If you have small children in your home, you shouldn’t have to be told to keep your guns locked up. This applies even more if the children aren’t your own. For example, I had a bachelor client who hired a woman to clean his apartment once a week. She usually brought her 4-year-old with her. Although the bachelor had no children residing with him, the visiting child gave plenty of reason to make sure guns were inaccessible.
But what if you have a child who is under the statute’s arbitrary age of 16 but whom you are sure is responsible and knowledgeable enough to have access to firearms? This is hardly an unusual situation. For example, children are eligible for junior hunting licenses at age 12. They have to take the hunter-safety course, which includes firearms safety. Obviously the parents of these junior hunters believe the children can handle guns safely.
In my own family, we have a home-defense plan in case someone breaks into our house at night. Although my wife and I are ready to handle such a situation alone or together, it would be advantageous to have more "good guys" on our team. I’m sure our children will be ready to help before they’re 16.
The best way to deal with the statute under these circumstances is to keep the firearms locked up but to give the trained, responsible child the knowledge needed for access. That means telling the child the combination to the safe or the location of a hidden key. If you’re worried that your child will boast about this knowledge to friends or play "show and tell," then your child isn’t ready. To stay out of trouble with the storage law, it will have to be a family secret that your child knows how to access the firearms.
The second statute on firearms storage is Section 53a-217a. It provides that a person is guilty of a Class D felony when he violates Section 29-37i (the misdemeanor statute) and a person under 16 obtains a firearm and causes the injury or death of himself or any other person. The felony statute does provide an exemption for any case in which the minor obtains the firearm as a result of an unlawful entry to any premises by any person.
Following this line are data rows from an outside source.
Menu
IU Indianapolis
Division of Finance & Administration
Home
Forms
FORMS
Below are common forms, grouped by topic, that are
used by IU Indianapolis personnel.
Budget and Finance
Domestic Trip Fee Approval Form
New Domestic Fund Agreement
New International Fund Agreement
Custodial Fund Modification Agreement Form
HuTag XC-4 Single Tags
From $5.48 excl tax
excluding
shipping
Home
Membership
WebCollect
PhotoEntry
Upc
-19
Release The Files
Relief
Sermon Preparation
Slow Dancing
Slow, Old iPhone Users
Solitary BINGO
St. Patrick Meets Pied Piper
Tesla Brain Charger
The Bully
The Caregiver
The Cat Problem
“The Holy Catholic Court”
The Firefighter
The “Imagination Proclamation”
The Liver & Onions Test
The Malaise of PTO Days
This means that if you leave a gun unsecured in your home or other premises, and a burglar (of any age) steals the gun, and a person under 16 obtains the gun and hurts someone with it, you cannot be prosecuted under the felony statute. But note the words "unlawful entry." If the gun was stolen by a lawful visitor—friend, relative, repairman, etc.—you may be on the hook.
The third statute on firearms storage is similar to the felony statute. Section 52-571g provides that if you violate the misdemeanor statute, and a person under 16 obtains the firearm and hurts someone with it, you can be held liable in civil court for the third party’s injury or death. This liability is based on your negligence (carelessness) as defined in the misdemeanor statute: failure to store the firearm in a way that "a reasonable person would believe to be secure."
"Safe storage" laws are like most other gun laws. They’re obeyed by persons who would do the right thing whether there were a law or not. Research on gun safety has shown that persons who have accidents with guns tend to be careless or reckless with other tools. They have no hesitation about having a few drinks and getting behind the steering wheel or starting up a chain saw. Safety warnings mean nothing to this type of person. Why would they react any differently to a law about firearms storage?
For now, however, the rest of us have to deal with it.